Estima-se que, em todo o mundo cerca de 5 milhões de pessoas sejam portadoras de alguma doença inflamatória intestinal. Qualquer pessoa de qualquer idade pode ser diagnosticada com essas enfermidades, ainda que exista uma prevalência de casos dos 20 aos 40 anos.

 

Sintomas

As Doenças Inflamatórias Intestinais podem apresentar diferentes sintomas no estágio inicial, com destaque para a diarreia. “A gente pode suspeitar que o paciente está desenvolvendo (as doenças) quando ele tem diarreia crônica, aquela diarreia que não melhora. Passou um mês, dois meses e o paciente continua com diarreia. Ou tem diarreias frequentes, pelo menos uma, duas vezes por mês. Tem sangue nas fezes, muco, pus e dor abdominal frequente. Paciente pode ter também saída de secreção perianal ou próximo ao ânus. Pode ter ainda afta e perda de peso.”, explica a coloproctologista do Hospital Nossa Senhora da Conceição, Roberta Souza Lopes.

Dra. Roberta Lopes ressalta a importância para o diagnóstico precoce para que as doenças não evoluam e impossibilitem as chances de tratamento. “Começou com qualquer um desses sintomas tem que procurar o médico imediatamente. Quando a gente pega essas doenças no início a gente consegue evitar muitas das complicações.”, destaca Dra. Roberta.

“Por exemplo, a Doença de Crohn atinge toda parede intestinal, então, quando está muito inflamado ela pode causa fístulas, pode começar cair secreção fecaloide para dentro da barriga. E às vezes até tirar o intestino todo. Então quando se procura no início e a gente entra com as medicações, a gente evita que esses processos inflamatórios se desenvolvam.”, completa a coloproctologista. 

 

Doenças não têm cura

Ainda não existe uma cura para as Doenças de Crohn e a Retocolite Ulcerativa.
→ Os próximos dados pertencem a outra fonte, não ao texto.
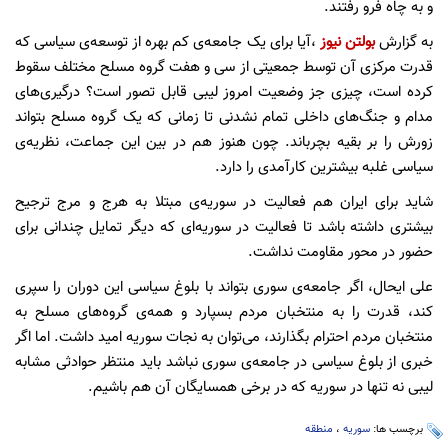
و به چاه فرو رفتند.
به گزارش
بولتن نیوز
،آیا برای یک جامعه‌ی کم بهره از توسعه‌ی سیاسی که
قدرت مرکزی آن توسط جمعیتی از سی و هفت گروه مسلح مختلف سقوط
کرده است، چیزی جز وضعیت امروز لیبی قابل تصور است؟ درگیری‌های
مدام و جنگ‌های داخلی تمام نشدنی تا زمانی که یک گروه مسلح بتواند
زورش را بر بقیه بچرباند. چون هنوز هم در بین این جماعت، نظریه‌ی
سیاسی غلبه بیشترین کارآمدی را دارد.
شاید برای ایران هم فعالیت در سوریه‌ی مبتلا به هرج و مرج ترجیح
بیشتری داشته باشد تا فعالیت در سوریه‌ای که دیگر تمایل چندانی برای
حضور در محور مقاومت نداشت.
علی ایحال، اگر جامعه‌ی سوری بتواند با بلوغ سیاسی این دوران را سپری
کند، قدرت را به منتخبان مردم بسپارد و همه‌ی گروه‌های مسلح به
منتخبان مردم احترام بگذارند، می‌توان به نجات سوریه امید داشت. اما اگر
خبری از بلوغ سیاسی در جامعه‌ی سوری نباشد باید منتظر حوادثی مشابه
لیبی نه تنها در سوریه که در برخی همسایگان آن هم باشیم.
برچسب ها:
سوریه
،
منطقه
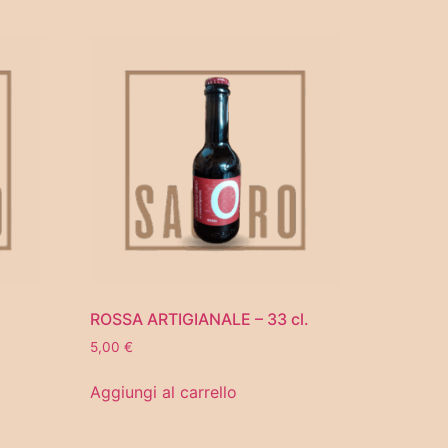
ROSSA ARTIGIANALE – 33 cl.
5,00
€
Aggiungi al carrello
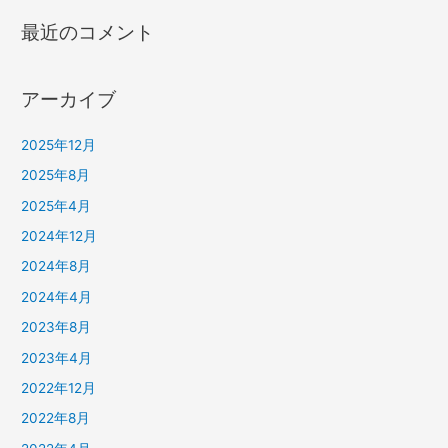
最近のコメント
アーカイブ
2025年12月
2025年8月
2025年4月
2024年12月
2024年8月
2024年4月
2023年8月
2023年4月
2022年12月
2022年8月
Contudo existem diferentes tipos de tratamento que pode ser feito por medicamentos ou por procedimentos cirúrgicos, conforme o caso.

 

Melhore remédio? A prevenção

A prevenção às doenças inflamatórias intestinais passam diretamente por manter um bom estilo de vida. É necessário ter cuidado com a saúde do corpo e da mente, evitando exageros e, principalmente, o tabagismo. “As Doenças Inflamatórias Intestinais são consideradas multifatoriais, então tem fatores externos, alimentares e tabagismo. A gente aconselha a todos os pacientes a manterem hábitos alimentares saudáveis, de preferência com acompanhamento. Não ficar fazendo dietas loucas. Manter uma dieta adequada, rica em fibras, verduras, frutas, bastante líquido e cerais. Parar com o tabagismo, totalmente. O tabagismo é contraindicado para esses pacientes.”, salienta Dra. Roberta Lopes.

 

Pacientes de Doenças Inflamatórias Intestinais são do grupo de risco da Covid-19?
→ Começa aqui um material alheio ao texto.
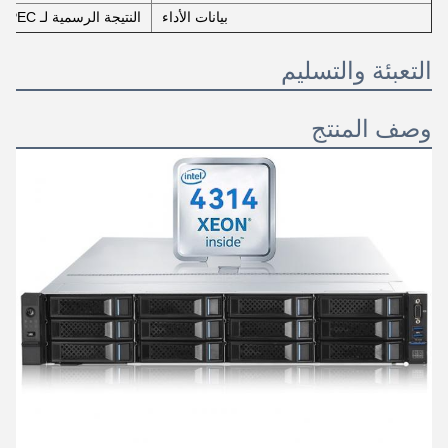
بيانات الأداء
النتيجة الرسمية لـ SPEC:
التعبئة والتسليم
وصف المنتج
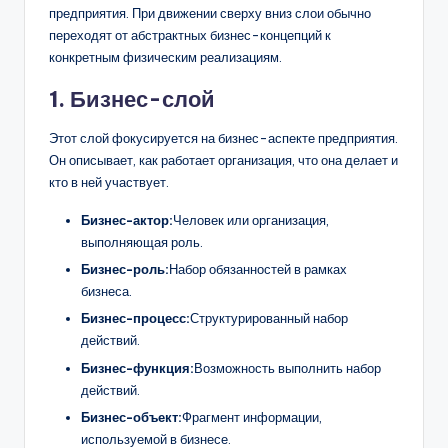
предприятия. При движении сверху вниз слои обычно
переходят от абстрактных бизнес-концепций к
конкретным физическим реализациям.
1. Бизнес-слой
Этот слой фокусируется на бизнес-аспекте предприятия.
Он описывает, как работает организация, что она делает и
кто в ней участвует.
Бизнес-актор:
Человек или организация,
выполняющая роль.
Бизнес-роль:
Набор обязанностей в рамках
бизнеса.
Бизнес-процесс:
Структурированный набор
действий.
Бизнес-функция:
Возможность выполнить набор
действий.
Бизнес-объект:
Фрагмент информации,
используемой в бизнесе.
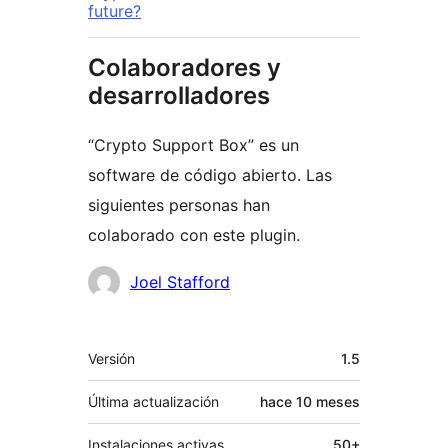
future?
Colaboradores y
desarrolladores
“Crypto Support Box” es un
software de código abierto. Las
siguientes personas han
colaborado con este plugin.
Colaboradores
Joel Stafford
Meta
Versión
1.5
Última actualización
hace
10 meses
Instalaciones activas
50+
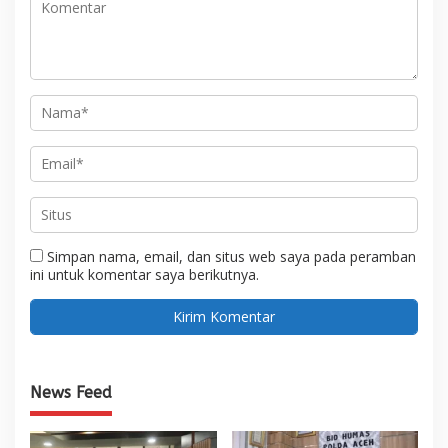
Simpan nama, email, dan situs web saya pada peramban
ini untuk komentar saya berikutnya.
News Feed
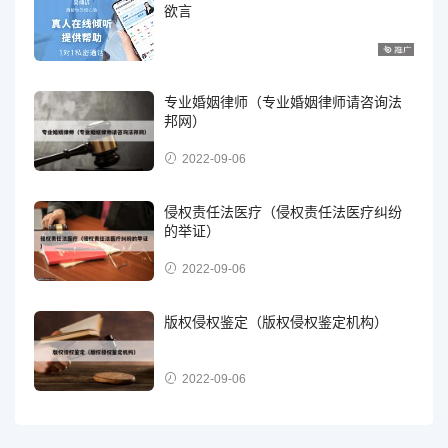
欲言
专业婚姻律师（专业婚姻律师请咨询法
邦网）
2022-09-06
侵权责任法医疗（侵权责任法医疗纠纷
的举证）
2022-09-06
版权侵权鉴定（版权侵权鉴定机构）
2022-09-06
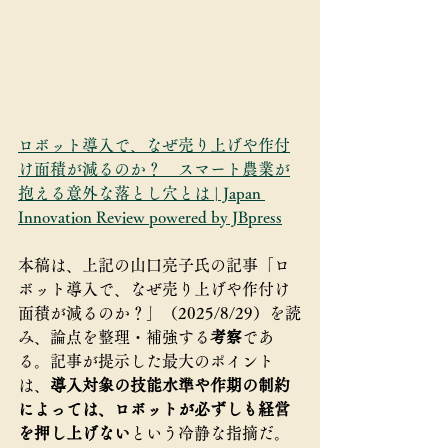
ロボット導入で、なぜ売り上げや作付
け面積が減るのか？　スマート農業が
抱える意外な落とし穴とは | Japan 
Innovation Review powered by JBpress
本稿は、上記の山口亮子氏の記事「ロ
ボット導入で、なぜ売り上げや作付け
面積が減るのか？」（2025/8/29）を読
み、論点を整理・補強する
考察
であ
る。記事が提示した最大のポイント
は、
導入対象の技能水準や作期の制約
によっては、ロボットが必ずしも経営
を押し上げない
という冷静な指摘だ。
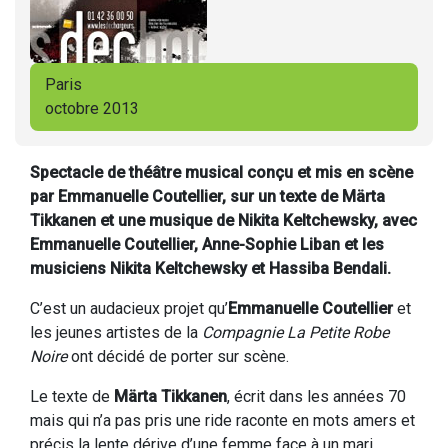
Paris
octobre 2013
Spectacle de théâtre musical conçu et mis en scène
par Emmanuelle Coutellier, sur un texte de Märta
Tikkanen et une musique de Nikita Keltchewsky, avec
Emmanuelle Coutellier, Anne-Sophie Liban et les
musiciens Nikita Keltchewsky et Hassiba Bendali.
C’est un audacieux projet qu’
Emmanuelle Coutellier
et
les jeunes artistes de la
Compagnie La Petite Robe
Noire
ont décidé de porter sur scène.
Le texte de
Märta Tikkanen
, écrit dans les années 70
mais qui n’a pas pris une ride raconte en mots amers et
précis la lente dérive d’une femme face à un mari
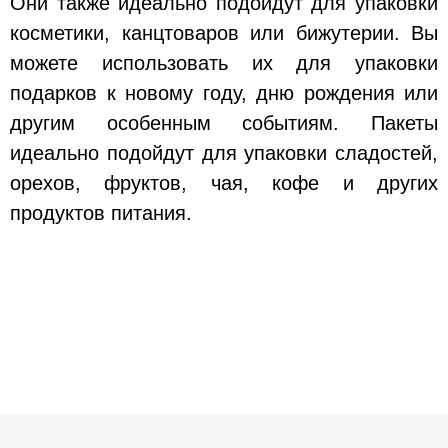
Они также идеально подойдут для упаковки
косметики, канцтоваров или бижутерии. Вы
можете использовать их для упаковки
подарков к новому году, дню рождения или
другим особенным событиям. Пакеты
идеально подойдут для упаковки сладостей,
орехов, фруктов, чая, кофе и других
продуктов питания.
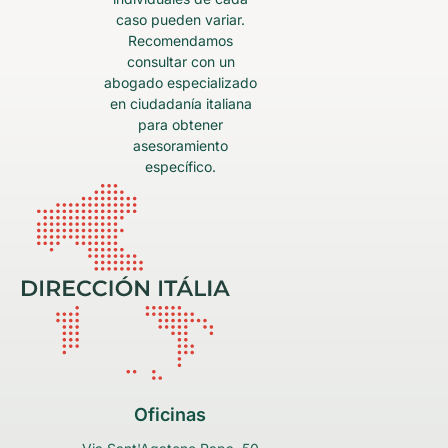
caso pueden variar.
Recomendamos
consultar con un
abogado especializado
en ciudadanía italiana
para obtener
asesoramiento
específico.
Oficinas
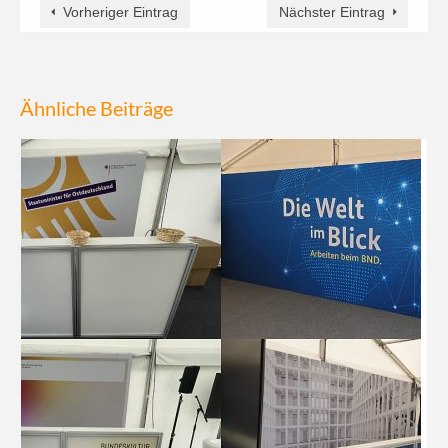
Vorheriger Eintrag
Nächster Eintrag
Ähnliche Beiträge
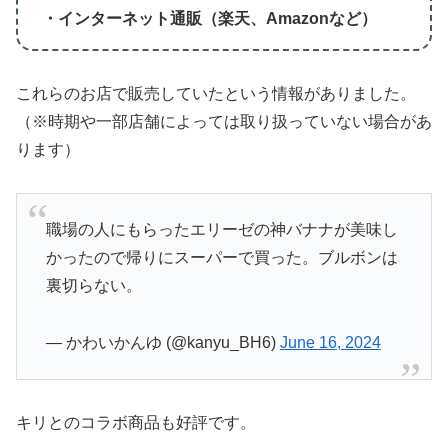
・インターネット通販（楽天、Amazonなど）
これらのお店で販売していたという情報がありました。
（※時期や一部店舗によっては取り扱っていない場合があ
ります）
職場の人にもらったエリーゼの神バナナが美味し
かったので帰りにスーパーで買った。ブルボンは
裏切らない。
— かわいかんゆ (@kanyu_BH6)
June 16, 2024
キリとのコラボ商品も好評です。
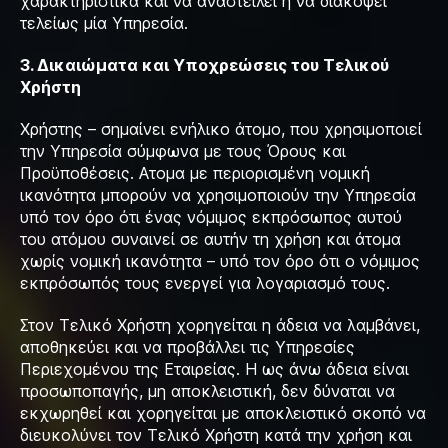
χαρακτηριστικά και να αναστείλει ή να διακόψει
τελείως μία Υπηρεσία.
3. Δικαιώματα και Υποχρεώσεις του Τελικού
Χρήστη
Χρήστης – σημαίνει ενήλικο άτομο, που χρησιμοποιεί
την Υπηρεσία σύμφωνα με τους Όρους και
Προϋποθέσεις. Ατομα με περιορισμένη νομική
ικανότητα μπορούν να χρησιμοποιούν την Υπηρεσία
υπό τον όρο ότι ένας νόμιμος εκπρόσωπος αυτού
του ατόμου συναινεί σε αυτήν τη χρήση και άτομα
χωρίς νομική ικανότητα – υπό τον όρο ότι ο νόμιμος
εκπρόσωπός τους ενεργεί για λογαριασμό τους.
Στον Τελικό Χρήστη χορηγείται η άδεια να λαμβάνει,
αποθηκεύει και να προβάλλει τις Υπηρεσίες
Περιεχομένου της Εταιρείας. Η ως άνω άδεια είναι
προσωποπαγής, μη αποκλειστική, δεν δύναται να
εκχωρηθεί και χορηγείται με αποκλειστικό σκοπό να
διευκολύνει τον Τελικό Χρήστη κατά την χρήση και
Sim, são! Mas depende do caso. De acordo com Dra. Roberta Lopes existem três classificações para os pacientes e em cada caso é necessária uma avaliação. As classificações consideradas médias e graves é que demandam mais cuidado. “Tem aqueles pacientes que têm a doença um pouco mais séria. A gente tem que usar imunossupressores. Esses pacientes a gente pede para tomarem cuidado, mas não estão sendo (classificados) de grupo de risco tão alto. E existe aquele grupo pior. São pacientes bem mais graves e que estão em fase aguda da doença ou que acabaram de descobrir a doença e entraram com a medicação. Esses pacientes muitas vezes estão em uso de corticoide, muitas vezes em doses altas. Esses pacientes são de altíssimo risco.”, afirma a coloproctologista.